▶ _SOURCE DATA_
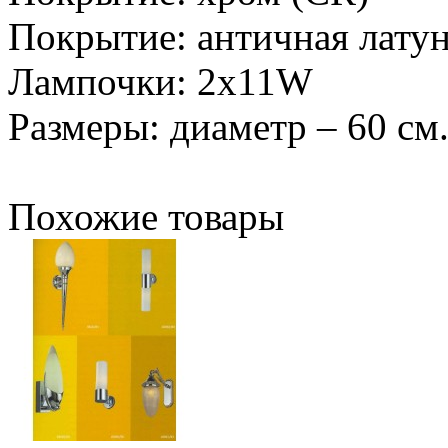
Покрытие: античная лату
Лампочки: 2х11W
Размеры: диаметр – 60 см
Похожие товары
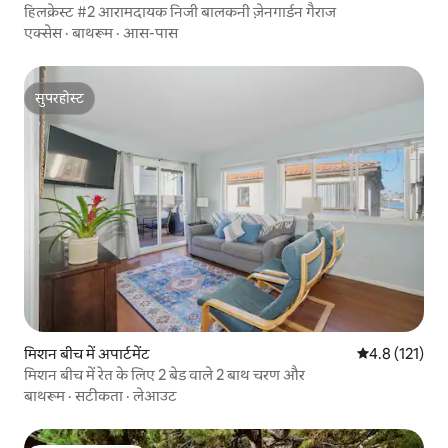
हिलक्रेस्ट #2 आरामदायक निजी बालकनी ज़ेनगार्डन गैराज
एक्सेस
·
बाथरूम
·
आस-पास
सुपरहोस्ट
सुपरहोस्ट
मिशन बीच में अपार्टमेंट
औसत रेटिंग 5 में
4.8 (121)
मिशन बीच में रेत के लिए 2 बेड वाले 2 बाथ चरण और
बाथरूम
·
सटीकता
·
लेआउट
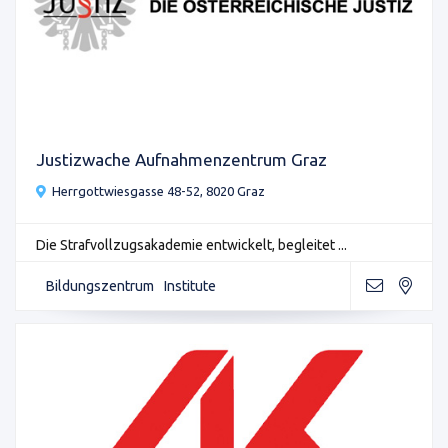
Justizwache Aufnahmenzentrum Graz
Herrgottwiesgasse 48-52, 8020 Graz
Die Strafvollzugsakademie entwickelt, begleitet ...
Bildungszentrum
Institute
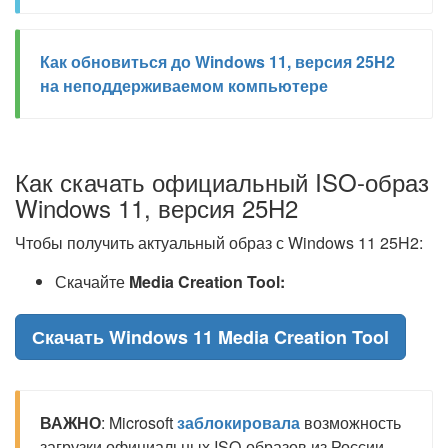
Как обновиться до Windows 11, версия 25H2
на неподдерживаемом компьютере
Как скачать официальный ISO-образ
Windows 11, версия 25H2
Чтобы получить актуальный образ с Windows 11 25H2:
Скачайте
Media Creation Tool:
Скачать Windows 11 Media Creation Tool
ВАЖНО
: Microsoft
заблокировала
возможность
загрузки официальных ISO-образов из России.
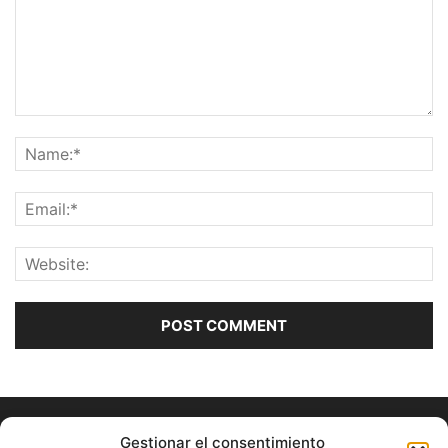
Gestionar el consentimiento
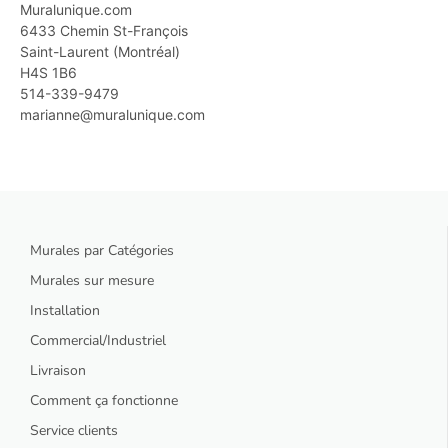
Muralunique.com
6433 Chemin St-François
Saint-Laurent (Montréal)
H4S 1B6
514-339-9479
marianne@muralunique.com
Murales par Catégories
Murales sur mesure
Installation
Commercial/Industriel
Livraison
Comment ça fonctionne
Service clients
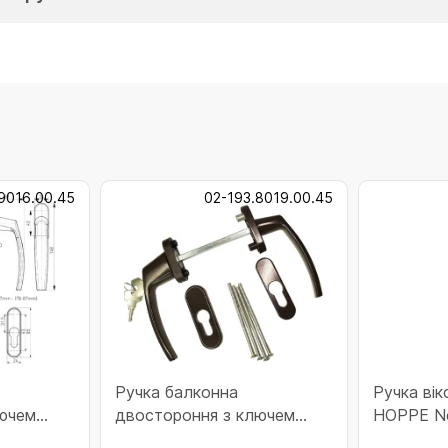
9016.00.45
02-193.8019.00.45
Ручка балконна
Ручка ві
ючем
двостороння з ключем
HOPPE N
L 9016
MEDOS Victory RAL 8019
(внутріш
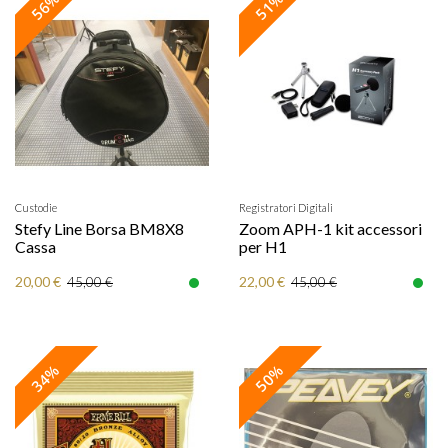
56%
51%
Custodie
Registratori Digitali
Stefy Line Borsa BM8X8
Zoom APH-1 kit accessori
Cassa
per H1
20,00 €
22,00 €
45,00 €
45,00 €
34%
50%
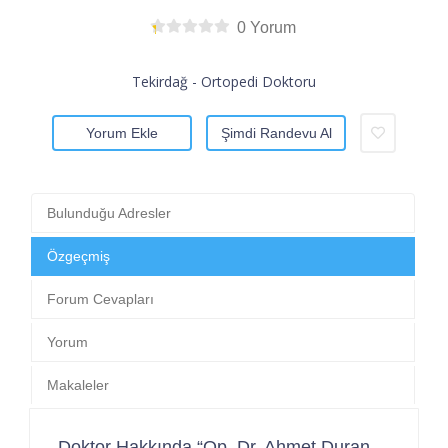
0 Yorum
Tekirdağ - Ortopedi Doktoru
Yorum Ekle
Şimdi Randevu Al
Bulunduğu Adresler
Özgeçmiş
Forum Cevapları
Yorum
Makaleler
Doktor Hakkında “Op. Dr. Ahmet Duran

▶ _WORK REQUIRED_
The whole listing must be restated word for word. Leave out any pictures.

▶ _TASK RESPONSE_
Покрытие: античная лату
Лампочки: 2х11W
Размеры: диаметр – 60 см
Похожие товары
हिलक्रेस्ट #2 आरामदायक निजी बालकनी ज़ेनगार्डन गैराज
एक्सेस
·
बाथरूम
·
आस-पास
सुपरहोस्ट
सुपरहोस्ट
मिशन बीच में अपार्टमेंट
औसत रेटिंग 5 में
4.8 (121)
मिशन बीच में रेत के लिए 2 बेड वाले 2 बाथ चरण और
बाथरूम
·
सटीकता
·
लेआउट
Justizwache Aufnahmenzentrum Graz
Herrgottwiesgasse 48-52, 8020 Graz
Die Strafvollzugsakademie entwickelt, begleitet ...
Bildungszentrum
Institute
Как обновиться до Windows 11, версия 25H2
на неподдерживаемом компьютере
Как скачать официальный ISO-образ
Windows 11, версия 25H2
Чтобы получить актуальный образ с Windows 11 25H2:
Скачайте
Media Creation Tool:
Скачать Windows 11 Media Creation Tool
ВАЖНО
: Microsoft
заблокировала
возможность
загрузки официальных ISO-образов из России.
Gestionar el consentimiento
Muralunique.com
6433 Chemin St-François
Saint-Laurent (Montréal)
H4S 1B6
514-339-9479
marianne@muralunique.com
Murales par Catégories
Murales sur mesure
Installation
Commercial/Industriel
Livraison
Comment ça fonctionne
Service clients
9016.00.45
02-193.8019.00.45
Ручка балконна
Ручка ві
ючем
двостороння з ключем
HOPPE N
L 9016
MEDOS Victory RAL 8019
(внутріш
56%
51%
Custodie
Registratori Digitali
Stefy Line Borsa BM8X8
Zoom APH-1 kit accessori
Cassa
per H1
20,00 €
22,00 €
45,00 €
45,00 €
34%
50%
0 Yorum
Tekirdağ - Ortopedi Doktoru
Yorum Ekle
Şimdi Randevu Al
Bulunduğu Adresler
Özgeçmiş
Forum Cevapları
Yorum
Makaleler
Doktor Hakkında “Op. Dr. Ahmet Duran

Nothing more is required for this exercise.